* Work required: Locate every line in the material below that has the word "მუკეშ". Copy each of those lines.

* Supplied data:
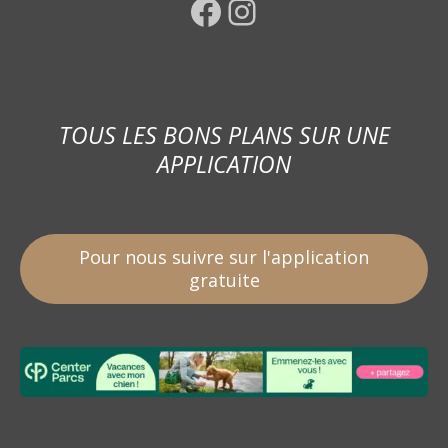
Facebook
Instagram
TOUS LES BONS PLANS SUR UNE
APPLICATION
Pour nous suivre sur l'application
gratuite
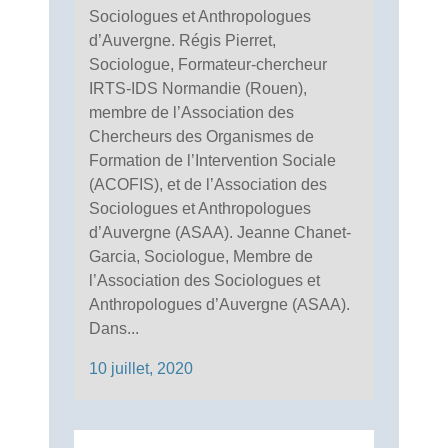
Sociologues et Anthropologues
d’Auvergne. Régis Pierret,
Sociologue, Formateur-chercheur
IRTS-IDS Normandie (Rouen),
membre de l’Association des
Chercheurs des Organismes de
Formation de l’Intervention Sociale
(ACOFIS), et de l’Association des
Sociologues et Anthropologues
d’Auvergne (ASAA). Jeanne Chanet-
Garcia, Sociologue, Membre de
l’Association des Sociologues et
Anthropologues d’Auvergne (ASAA).
Dans...
10 juillet, 2020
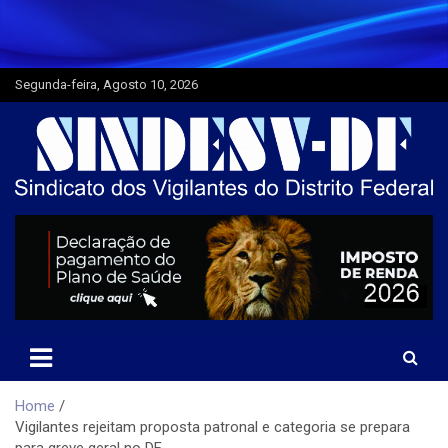
Skip
to
content
Segunda-feira, Agosto 10, 2026
Home
Vigilantes rejeitam proposta patronal e categoria se prepara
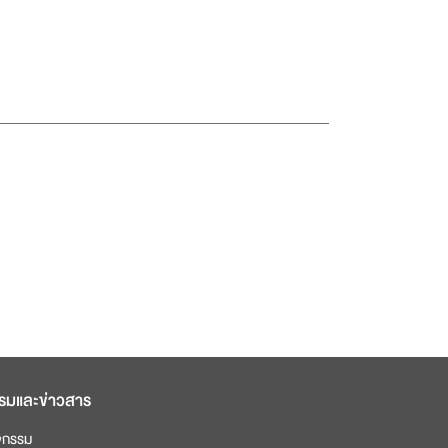
รมและข่าวสาร
จกรรม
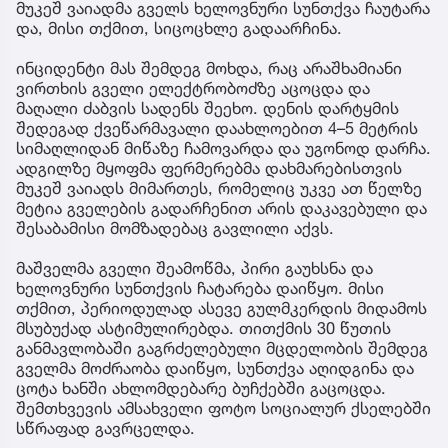
მუკეშ ვაიადმა გველს ხელოვნური სუნთქვა ჩაუტარა
და, მისი თქმით, სიცოცხლე გადაარჩინა.
ინციდენტი მას შემდეგ მოხდა, რაც არაშხამიანი
ვირთხის გველი ელექტრობოძზე აცოცდა და
მაღალი ძაბვის სადენს შეეხო. დენის დარტყმის
შედეგად ქვეწარმავალი დაახლოებით 4–5 მეტრის
სიმაღლიდან მიწაზე ჩამოვარდა და უგონოდ დარჩა.
ადგილზე მყოფმა ფერმერებმა დახმარებისთვის
მუკეშ ვაიადს მიმართეს, რომელიც უკვე ათ წელზე
მეტია გველების გადარჩენით არის დაკავებული და
შესაბამისი მომზადებაც გავლილი აქვს.
მაშველმა გველი შეამოწმა, პირი გაუხსნა და
ხელოვნური სუნთქვის ჩატარება დაიწყო. მისი
თქმით, პერიოდულად ასევე გულმკერდის მიდამოს
მსუბუქად ასტიმულირებდა. თითქმის 30 წუთის
განმავლობაში გაგრძელებული მცდელობის შემდეგ
გველმა მოძრაობა დაიწყო, სუნთქვა აღიდგინა და
ცოტა ხანში ახლომდებარე ბუჩქებში გაცოცდა.
შემთხვევის ამსახველი ფოტო სოციალურ ქსელებში
სწრაფად გავრცელდა.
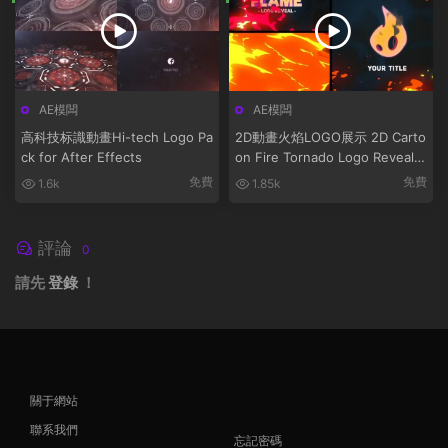
AE模闆
AE模闆
高科技标識動畫Hi-tech Logo Pa
2D動畫火焰LOGO展示 2D Carto
ck for After Effects
on Fire Tornado Logo Reveals
[After Effects]
免費
免費
1.6k
1.85k
評論
0
請先
登錄
！
關于網站
聯系我們
忘記密碼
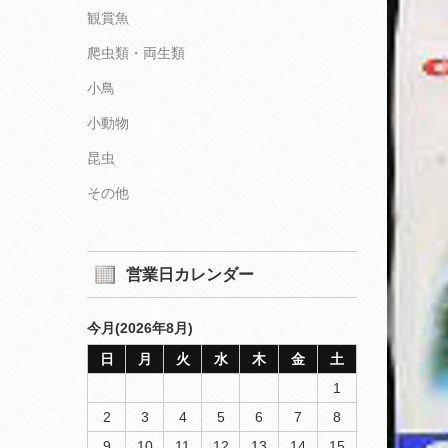
観賞魚
爬虫類・両生類
小鳥
小動物
昆虫
その他
営業日カレンダー
今月(2026年8月)
日
月
火
水
木
金
土
1
2
3
4
5
6
7
8
9
10
11
12
13
14
15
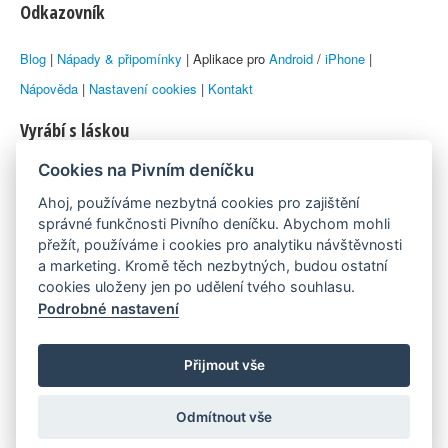
Odkazovník
Blog
|
Nápady & připomínky
| Aplikace pro
Android
/
iPhone
|
Nápověda
|
Nastavení cookies
|
Kontakt
Vyrábí s láskou
Cookies na Pivním deníčku
© 2010–2026 by
Lukáš Zeman
aka Emka
Ahoj, používáme nezbytná cookies pro zajištění
Máme rádi
správné funkčnosti Pivního deníčku. Abychom mohli
přežít, používáme i cookies pro analytiku návštěvnosti
a marketing. Kromě těch nezbytných, budou ostatní
Pivní.info
cookies uloženy jen po udělení tvého souhlasu.
Podrobné nastavení
Poznámka pod čarou
Pivní deníček je nezávislý zdroj, který není spjat s žádným
Přijmout vše
konkrétním pivovarem ani restaurací. Názory uživatelů nemusí nutně
Odmítnout vše
reprezentovat názory tvůrců Deníčku.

* Exercise response:
მუკეშ ვაიადმა გველს ხელოვნური სუნთქვა ჩაუტარა
მუკეშ ვაიადს მიმართეს, რომელიც უკვე ათ წელზე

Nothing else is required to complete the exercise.